Use the quadratic formula \( x = \frac{-b \pm \sqrt{b^2 - 4ac}}{2a} \) where \( a = 1 \), \( b = -9 \), and \( c = 2 \): \[ x = \frac{-(-9) \pm \sqrt{(-9)^2 - 4(1)(2)}}{2(1)} \]

Simplify within the quadratic formula

Simplify the terms under the square root and the rest of the formula: \[ x = \frac{9 \pm \sqrt{81 - 8}}{2} = \frac{9 \pm \sqrt{73}}{2} \]

Write the final solutions

The real solutions are: \[ x = \frac{9 + \sqrt{73}}{2} \text{ and } x = \frac{9 - \sqrt{73}}{2} \]

Key concepts

Solve quadratic equations

To solve quadratic equations, one powerful and universal method we use is the quadratic formula.
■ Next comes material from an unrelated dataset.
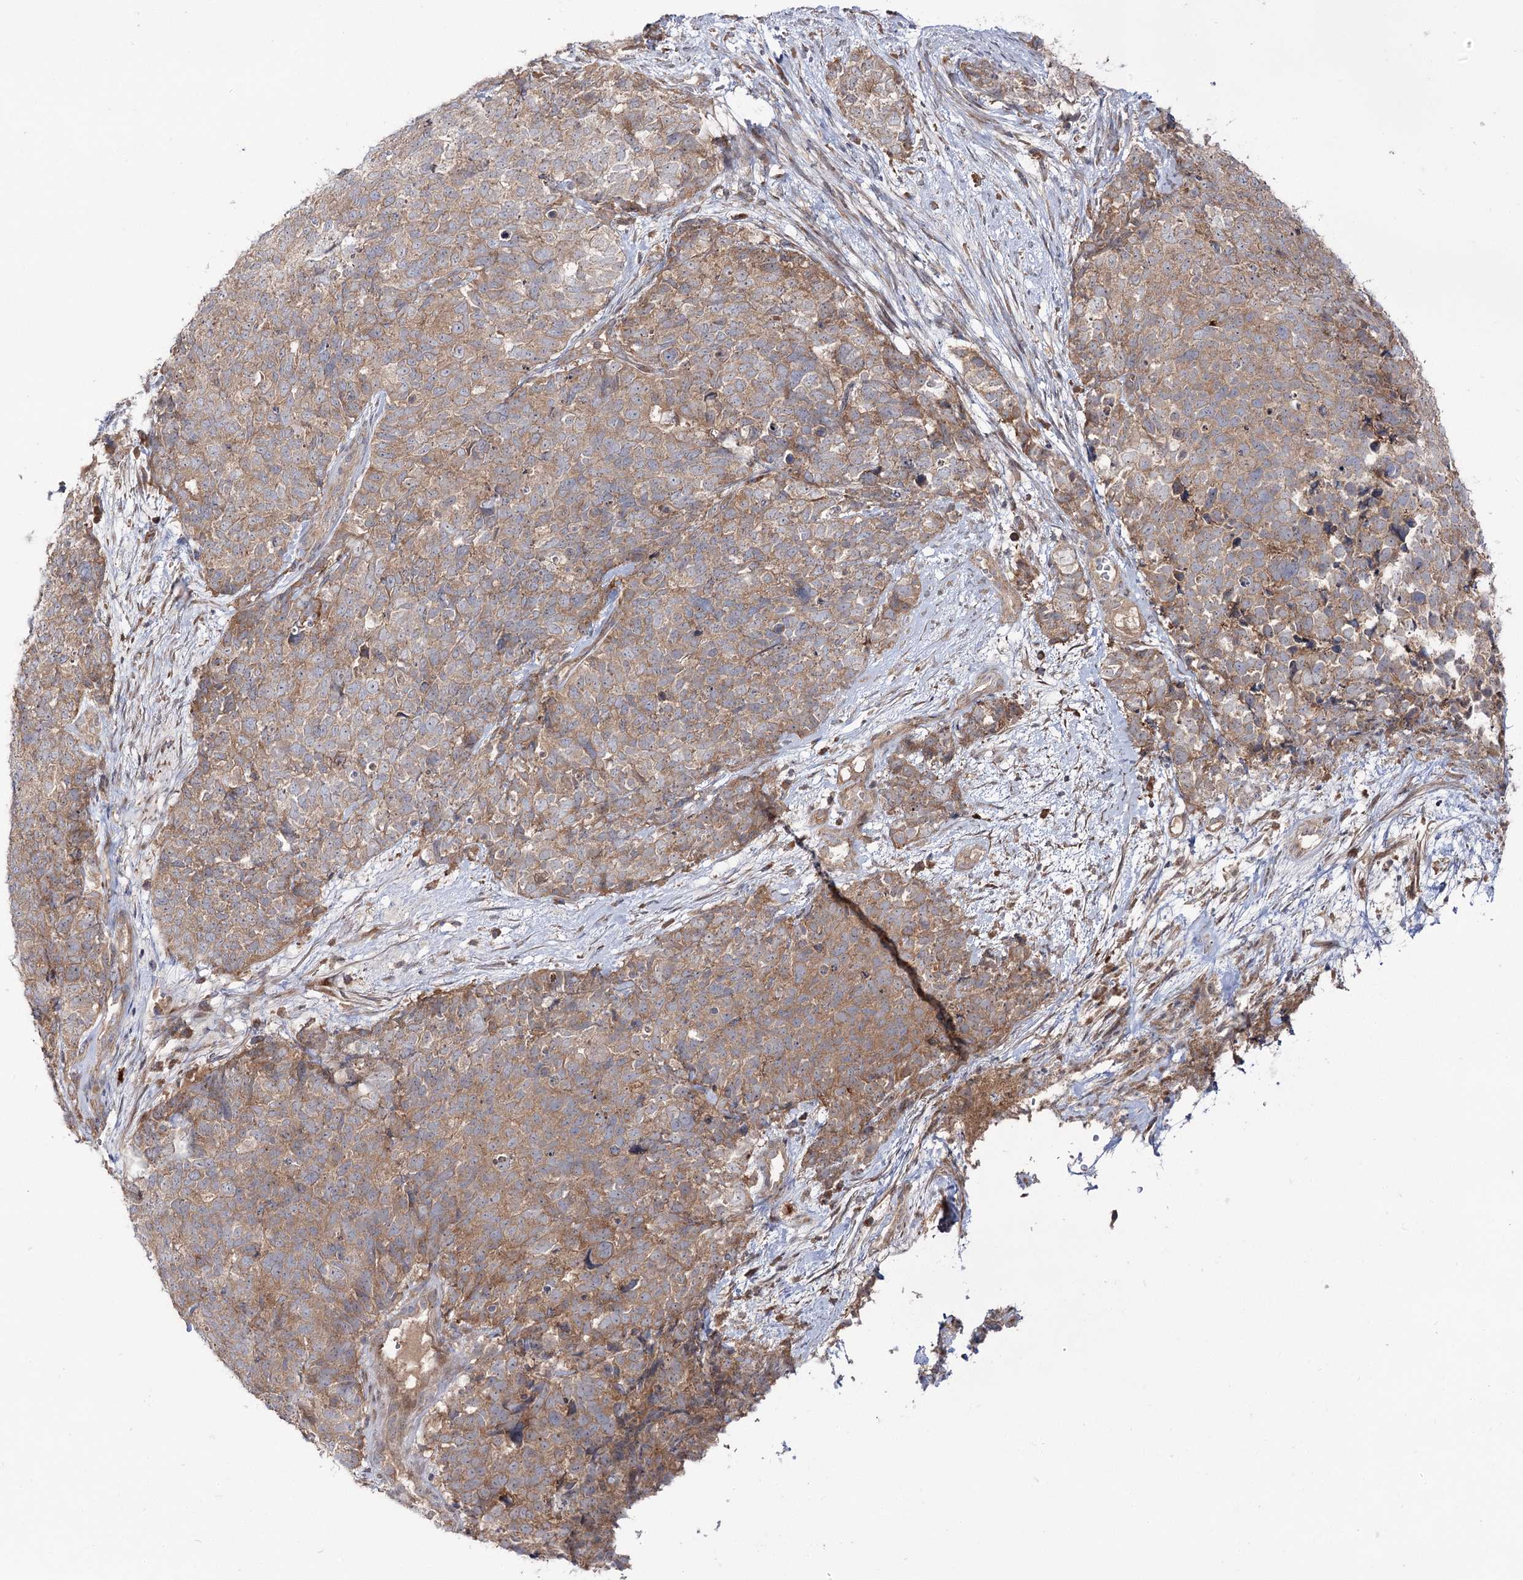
{"staining": {"intensity": "moderate", "quantity": ">75%", "location": "cytoplasmic/membranous"}, "tissue": "cervical cancer", "cell_type": "Tumor cells", "image_type": "cancer", "snomed": [{"axis": "morphology", "description": "Squamous cell carcinoma, NOS"}, {"axis": "topography", "description": "Cervix"}], "caption": "This histopathology image shows cervical cancer stained with IHC to label a protein in brown. The cytoplasmic/membranous of tumor cells show moderate positivity for the protein. Nuclei are counter-stained blue.", "gene": "C11orf80", "patient": {"sex": "female", "age": 63}}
A quadratic equation typically has the form: \[ ax^2 + bx + c = 0 \] The quadratic formula helps us find the values of \( x \) that satisfy this equation. The formula is: \[ x = \frac{-b \pm \sqrt{b^2 - 4ac}}{2a} \] Here, \( a \), \( b \), and \( c \) are coefficients from the equation.
To use the quadratic formula, follow these steps:

• Identify \( a \), \( b \), and \( c \) from the quadratic equation.
• Substitute these values into the formula.
• Simplify the expression under the square root (known as the discriminant).
• Calculate the values of \( x \) using the formula.

This method works for all quadratic equations, whether they have real or complex solutions.

Real solutions

When dealing with quadratic equations, the nature of their solutions depends on the value under the square root in the quadratic formula, called the discriminant. The discriminant is given by: \[ \Delta = b^2 - 4ac \]
The value of \( \Delta \) determines the type of solutions:

• If \( \Delta > 0 \), there are two distinct real solutions.
• If \( \Delta = 0 \), there is one real solution.
• If \( \Delta < 0 \), there are no real solutions (instead, two complex solutions).

In our exercise, the discriminant is calculated as follows: \[ ( -9 )^2 - 4 \times 1 \times 2 \] We get: \[ 81 - 8 = 73 \] Since \( 73 > 0 \), we have two distinct real solutions. Hence, the solutions are: \[ x = \frac{9 + \sqrt{73}}{2} \] and \[ x = \frac{9 - \sqrt{73}}{2} \]

Clearing fractions

When solving equations with fractions, it is often useful to eliminate the fractions early on. This simplifies the equation and makes further solving easier. To clear fractions:

• Identify a common denominator for all the fractions in the equation.
• Multiply every term in the equation by this common denominator.

In our exercise: \[ \frac{3 x}{x-2} + \frac{1}{x} = 4 \] The common denominator is \( x(x-2) \). By multiplying every term by \( x(x-2) \), we eliminate the fractions: \[ \frac{3x}{x-2} \times x(x-2) + \frac{1}{x} \times x(x-2) = 4 \times x(x-2) \] Simplifying this gives: \[ 3x^2 + (x-2) = 4x^2 - 8x \] This step-by-step removal of fractions sets up the equation in a form where we can apply the quadratic formula.